Crilly Julia, Robinson Jemma, Sharman Vicki, Cross Jack, Romero Bernadine, Teasdale Trudy, Keijzers Gerben
Department of Emergency Medicine, Gold Coast Health, 1 Hospital Blvd, Southport 4215, QLD, Australia; Menzies Health Institute Queensland, Griffith University, Parklands Drive, Parkwood 4222, QLD, Australia.
Pharmacy Department, Gold Coast Health, 1 Hospital Blvd, Southport 4215, QLD, Australia.
Int Emerg Nurs. 2019 Sep;46:100782. doi: 10.1016/j.ienj.2019.06.005. Epub 2019 Jul 17.
To describe clinical recognition, response and outcomes of patients with sepsis.
A retrospective, observational study was undertaken at two hospitals.
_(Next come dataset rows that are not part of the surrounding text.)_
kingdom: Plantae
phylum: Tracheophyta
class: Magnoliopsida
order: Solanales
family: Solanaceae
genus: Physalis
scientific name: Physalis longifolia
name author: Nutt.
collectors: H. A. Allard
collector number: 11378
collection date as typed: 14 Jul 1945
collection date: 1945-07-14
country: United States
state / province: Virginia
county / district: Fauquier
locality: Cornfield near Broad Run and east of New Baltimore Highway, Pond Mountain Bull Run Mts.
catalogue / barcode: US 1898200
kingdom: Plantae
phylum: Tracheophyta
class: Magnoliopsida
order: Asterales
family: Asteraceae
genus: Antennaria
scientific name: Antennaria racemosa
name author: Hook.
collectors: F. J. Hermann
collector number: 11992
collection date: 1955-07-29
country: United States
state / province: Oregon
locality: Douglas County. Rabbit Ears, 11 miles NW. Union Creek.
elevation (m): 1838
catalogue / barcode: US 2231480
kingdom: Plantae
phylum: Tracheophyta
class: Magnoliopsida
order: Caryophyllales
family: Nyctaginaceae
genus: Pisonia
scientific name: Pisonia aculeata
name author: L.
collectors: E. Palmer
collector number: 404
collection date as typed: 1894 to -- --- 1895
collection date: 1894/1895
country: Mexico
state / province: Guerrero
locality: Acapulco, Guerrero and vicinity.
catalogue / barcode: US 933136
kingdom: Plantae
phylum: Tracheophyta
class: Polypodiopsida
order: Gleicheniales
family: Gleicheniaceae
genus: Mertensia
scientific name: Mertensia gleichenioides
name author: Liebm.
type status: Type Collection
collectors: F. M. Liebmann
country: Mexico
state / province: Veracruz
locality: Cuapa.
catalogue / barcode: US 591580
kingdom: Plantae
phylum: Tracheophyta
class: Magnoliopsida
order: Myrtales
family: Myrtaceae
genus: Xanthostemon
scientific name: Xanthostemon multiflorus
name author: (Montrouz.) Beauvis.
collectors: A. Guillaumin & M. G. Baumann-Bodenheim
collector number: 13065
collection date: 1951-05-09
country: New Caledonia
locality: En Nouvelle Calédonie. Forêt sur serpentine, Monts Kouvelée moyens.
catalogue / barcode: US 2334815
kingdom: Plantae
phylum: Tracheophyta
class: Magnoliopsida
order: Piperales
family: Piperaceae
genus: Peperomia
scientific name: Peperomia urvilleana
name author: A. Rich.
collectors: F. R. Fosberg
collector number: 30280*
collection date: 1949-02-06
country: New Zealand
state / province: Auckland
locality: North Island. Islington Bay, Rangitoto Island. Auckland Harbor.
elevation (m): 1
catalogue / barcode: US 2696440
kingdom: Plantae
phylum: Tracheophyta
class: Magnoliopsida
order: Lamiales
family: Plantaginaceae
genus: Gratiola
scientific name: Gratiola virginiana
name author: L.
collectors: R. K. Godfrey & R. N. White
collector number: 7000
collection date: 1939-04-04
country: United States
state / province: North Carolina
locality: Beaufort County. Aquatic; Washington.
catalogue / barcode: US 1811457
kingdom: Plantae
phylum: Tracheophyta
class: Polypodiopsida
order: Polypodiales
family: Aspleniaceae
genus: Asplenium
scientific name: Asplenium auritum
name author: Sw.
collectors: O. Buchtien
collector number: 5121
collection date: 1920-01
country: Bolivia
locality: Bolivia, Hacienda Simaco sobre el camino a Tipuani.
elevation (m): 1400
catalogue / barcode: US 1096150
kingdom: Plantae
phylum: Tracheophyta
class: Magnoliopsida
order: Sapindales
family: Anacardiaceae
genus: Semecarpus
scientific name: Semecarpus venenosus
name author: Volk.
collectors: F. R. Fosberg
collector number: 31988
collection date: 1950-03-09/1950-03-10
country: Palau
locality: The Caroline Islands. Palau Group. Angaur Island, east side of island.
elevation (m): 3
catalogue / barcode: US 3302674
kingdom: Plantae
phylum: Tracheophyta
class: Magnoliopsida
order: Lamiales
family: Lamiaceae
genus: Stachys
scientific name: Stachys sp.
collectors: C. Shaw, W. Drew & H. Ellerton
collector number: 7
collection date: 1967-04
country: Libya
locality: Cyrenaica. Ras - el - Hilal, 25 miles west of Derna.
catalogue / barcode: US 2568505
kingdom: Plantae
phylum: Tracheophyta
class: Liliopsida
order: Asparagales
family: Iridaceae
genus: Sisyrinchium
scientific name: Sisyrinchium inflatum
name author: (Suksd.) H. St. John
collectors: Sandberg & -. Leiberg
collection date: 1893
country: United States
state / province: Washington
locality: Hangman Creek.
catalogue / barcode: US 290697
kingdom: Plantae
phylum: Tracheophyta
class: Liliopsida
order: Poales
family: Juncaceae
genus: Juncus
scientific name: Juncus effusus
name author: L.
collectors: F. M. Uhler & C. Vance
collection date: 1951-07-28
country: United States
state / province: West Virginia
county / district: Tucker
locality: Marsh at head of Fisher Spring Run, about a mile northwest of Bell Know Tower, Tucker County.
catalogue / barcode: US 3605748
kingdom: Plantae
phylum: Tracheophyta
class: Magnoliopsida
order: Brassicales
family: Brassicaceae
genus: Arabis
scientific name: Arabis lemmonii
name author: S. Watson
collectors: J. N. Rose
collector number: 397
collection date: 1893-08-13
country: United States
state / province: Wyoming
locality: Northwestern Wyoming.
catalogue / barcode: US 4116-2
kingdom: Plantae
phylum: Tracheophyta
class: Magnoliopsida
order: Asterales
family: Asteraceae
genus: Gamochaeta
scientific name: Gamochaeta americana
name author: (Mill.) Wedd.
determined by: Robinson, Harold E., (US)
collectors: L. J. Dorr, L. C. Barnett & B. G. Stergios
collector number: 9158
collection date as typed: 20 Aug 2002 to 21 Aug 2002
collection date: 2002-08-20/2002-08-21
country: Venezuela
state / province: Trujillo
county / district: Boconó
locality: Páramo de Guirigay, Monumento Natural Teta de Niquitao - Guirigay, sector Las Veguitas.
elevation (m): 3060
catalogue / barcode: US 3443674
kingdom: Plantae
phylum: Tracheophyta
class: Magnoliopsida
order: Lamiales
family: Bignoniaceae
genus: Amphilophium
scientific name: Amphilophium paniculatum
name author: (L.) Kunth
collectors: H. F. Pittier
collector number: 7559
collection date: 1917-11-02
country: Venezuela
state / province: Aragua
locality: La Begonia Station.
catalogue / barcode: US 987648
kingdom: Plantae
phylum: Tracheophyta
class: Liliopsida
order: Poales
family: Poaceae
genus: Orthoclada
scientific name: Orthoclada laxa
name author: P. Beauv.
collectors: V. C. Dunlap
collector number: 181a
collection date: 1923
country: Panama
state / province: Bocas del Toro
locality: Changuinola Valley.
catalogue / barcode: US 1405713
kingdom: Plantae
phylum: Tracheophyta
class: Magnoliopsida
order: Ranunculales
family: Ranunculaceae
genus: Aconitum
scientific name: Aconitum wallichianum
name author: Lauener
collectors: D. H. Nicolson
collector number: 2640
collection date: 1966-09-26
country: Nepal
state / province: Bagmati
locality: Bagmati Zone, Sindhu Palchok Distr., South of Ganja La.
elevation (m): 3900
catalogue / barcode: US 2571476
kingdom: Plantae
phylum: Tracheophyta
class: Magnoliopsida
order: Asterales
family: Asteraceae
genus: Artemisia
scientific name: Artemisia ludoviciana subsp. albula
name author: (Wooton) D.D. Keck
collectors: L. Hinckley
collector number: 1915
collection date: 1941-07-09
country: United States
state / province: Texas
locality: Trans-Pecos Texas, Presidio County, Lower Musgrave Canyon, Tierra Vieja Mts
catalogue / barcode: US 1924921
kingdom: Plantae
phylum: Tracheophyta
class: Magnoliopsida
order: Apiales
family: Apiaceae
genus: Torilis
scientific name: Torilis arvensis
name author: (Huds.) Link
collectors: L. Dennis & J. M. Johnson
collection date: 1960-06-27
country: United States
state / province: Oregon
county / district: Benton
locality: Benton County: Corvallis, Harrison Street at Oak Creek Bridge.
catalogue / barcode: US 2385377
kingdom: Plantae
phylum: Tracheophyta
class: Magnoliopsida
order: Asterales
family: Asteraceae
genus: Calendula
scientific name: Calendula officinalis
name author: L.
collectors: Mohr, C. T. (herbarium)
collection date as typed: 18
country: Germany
Inclusion criteria were: adult patients admitted via the Emergency Department (ED) between 1 January and 30 April 2014 allocated a primary ICD-10-AM discharge from hospital code related to sepsis. Recognition of sepsis was considered based on the presence of clinical documentation that reflects the Sepsis Kills criteria being met. Response to sepsis was considered based on the presence of clinical documentation where the patient received a response consistent with the 'Sepsis Six' strategies. Outcomes pertained to response to sepsis (e.g. time to antibiotics) and ED measures (e.g. time to be seen, ED length of stay). Sub-group analysis considered location where sepsis was recognised (ED/ward).
In total, 96 patients met the inclusion criteria; most were admitted under general medicine (37%) followed by intensive care (18%). Sepsis was recognised in the ED for most patients (n = 64), with a history of fevers/rigors the most common (60%) indication of infection. Regarding response and ED outcomes for this group, the median time from triage nurse assessment i) to being seen by the treating clinician was 19 min; ii) to sepsis recognition was 27 min; and iii) to antibiotics was 181 min; 35% received antibiotics within 60 min from recognition. Those recognised in the ED had a longer ED stay than those where sepsis was recognised on the ward (336 min vs. 225 min, p = 0.013).
Sepsis can develop at various stages throughout the patient's journey. In this small sample, ED recognition was associated with longer ED stay, likely due to more interventions. Whilst guidelines recommend antibiotics be administered within 60 min of triage, this was not achieved for most patients. Given the dynamic nature of sepsis, future indicators may focus on time from recognition rather than time from triage.
描述脓毒症患者的临床识别、反应及转归。
在两家医院开展了一项回顾性观察研究。纳入标准为:2014年1月1日至4月30日期间经急诊科收治、出院时主要国际疾病分类第十次修订本澳大利亚和新西兰版(ICD - 10 - AM)编码与脓毒症相关的成年患者。脓毒症的识别基于反映符合“脓毒症致死”标准的临床记录。脓毒症的反应基于患者接受了符合“脓毒症六步法”策略的反应的临床记录。转归涉及对脓毒症的反应(如给予抗生素的时间)及急诊科措施(如就诊时间、急诊科住院时间)。亚组分析考虑脓毒症被识别的地点(急诊科/病房)。
共有96例患者符合纳入标准;大多数患者在内科(37%)之后入住重症监护病房(18%)。大多数患者(n = 64)在急诊科被识别出脓毒症,发热/寒战病史是最常见的(60%)感染指征。关于该组患者的反应及急诊科转归,从分诊护士评估到:i)接受治疗的临床医生诊治的中位时间为19分钟;ii)识别出脓毒症的时间为27分钟;iii)给予抗生素的时间为181分钟;35%的患者在识别出脓毒症后60分钟内接受了抗生素治疗。在急诊科被识别出脓毒症的患者比在病房被识别出脓毒症的患者在急诊科的住院时间更长(336分钟对225分钟,p = 0.013)。
脓毒症可在患者就医过程的不同阶段发生。在这个小样本中,在急诊科识别出脓毒症与更长的急诊科住院时间相关,可能是由于更多的干预措施。虽然指南建议在分诊后60分钟内给予抗生素,但大多数患者并未做到。鉴于脓毒症的动态特性,未来的指标可能侧重于从识别出脓毒症起的时间而非从分诊起的时间。